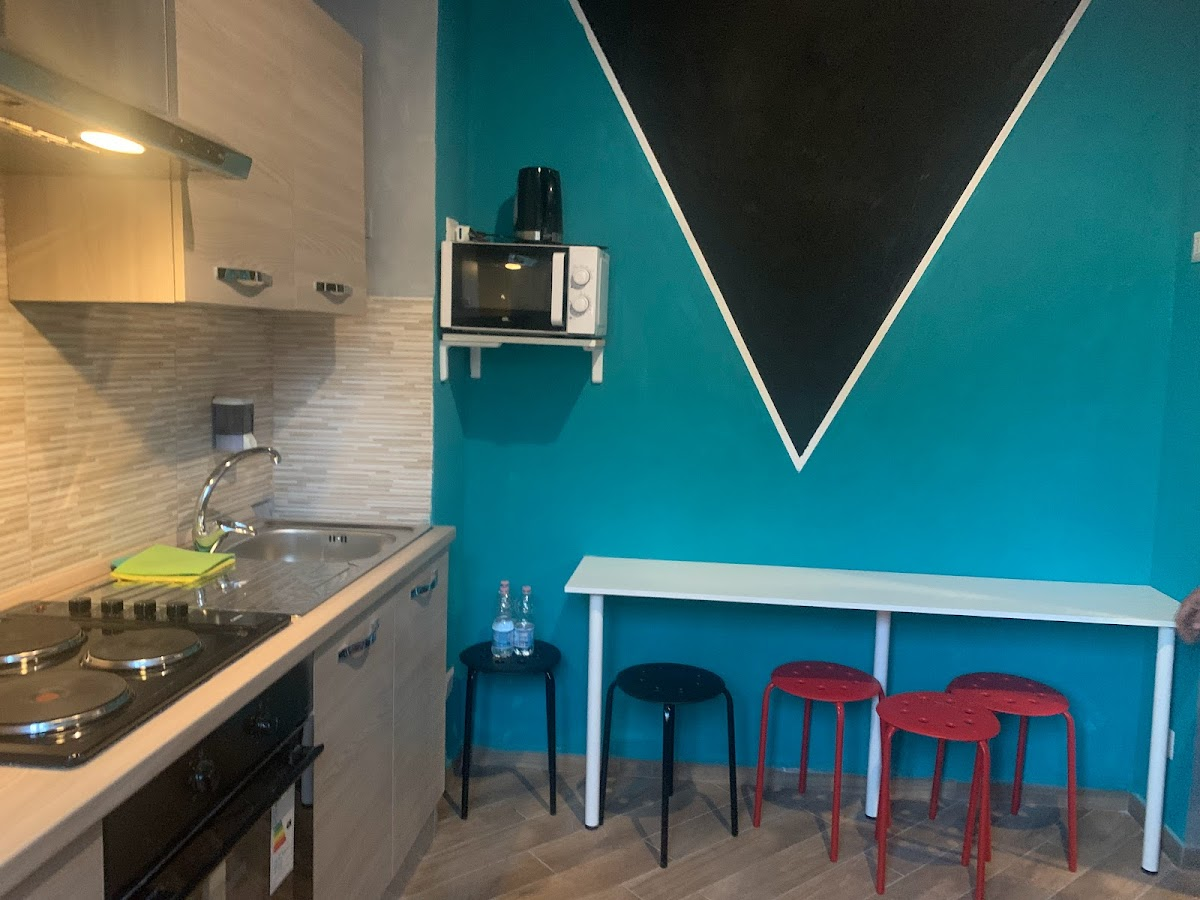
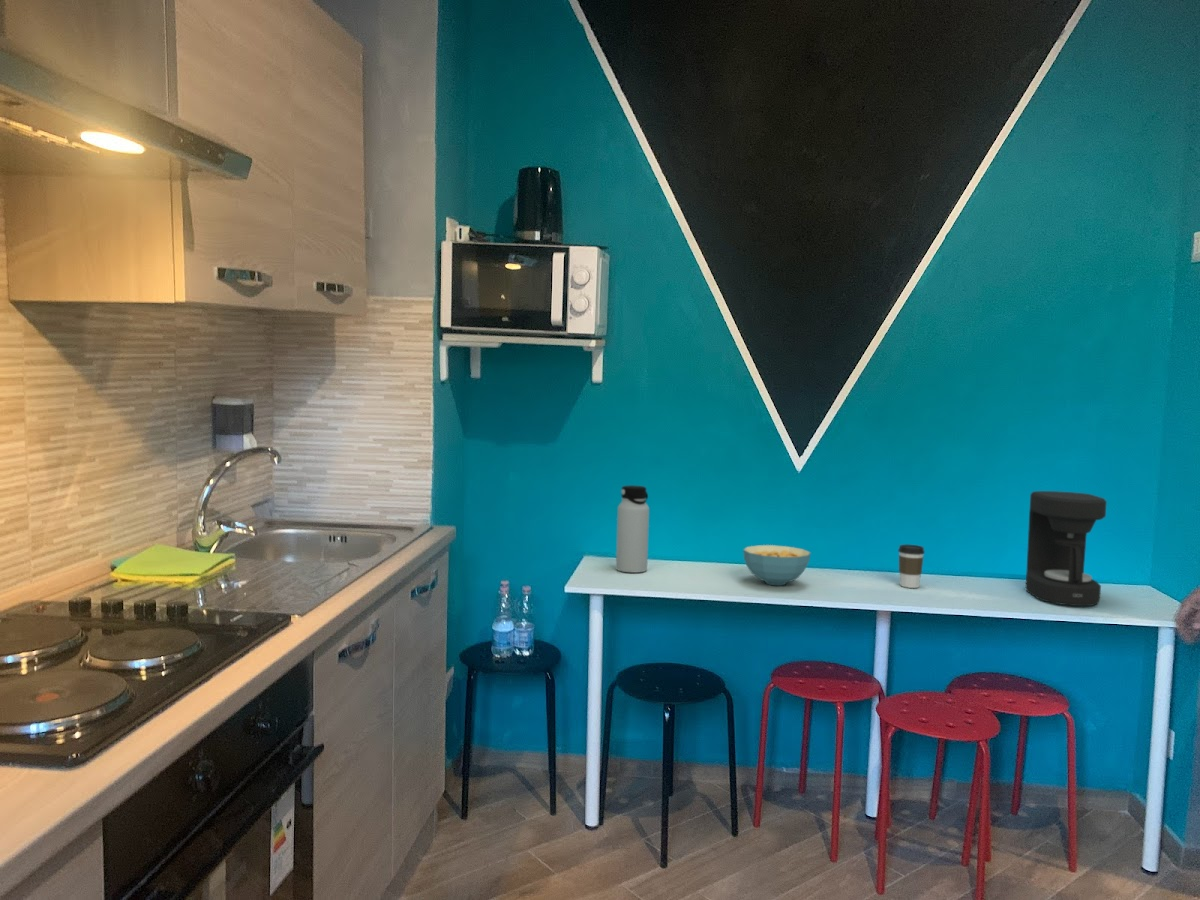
+ coffee maker [1025,490,1108,607]
+ coffee cup [897,544,926,589]
+ water bottle [615,484,650,573]
+ cereal bowl [742,544,812,586]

##########

■ BRIEF
Leave out the pictures and give the rest of the material again, unaltered.

■ REPLY TO THE TASK
+ coffee maker [1025,490,1108,607]
+ coffee cup [897,544,926,589]
+ water bottle [615,484,650,573]
+ cereal bowl [742,544,812,586]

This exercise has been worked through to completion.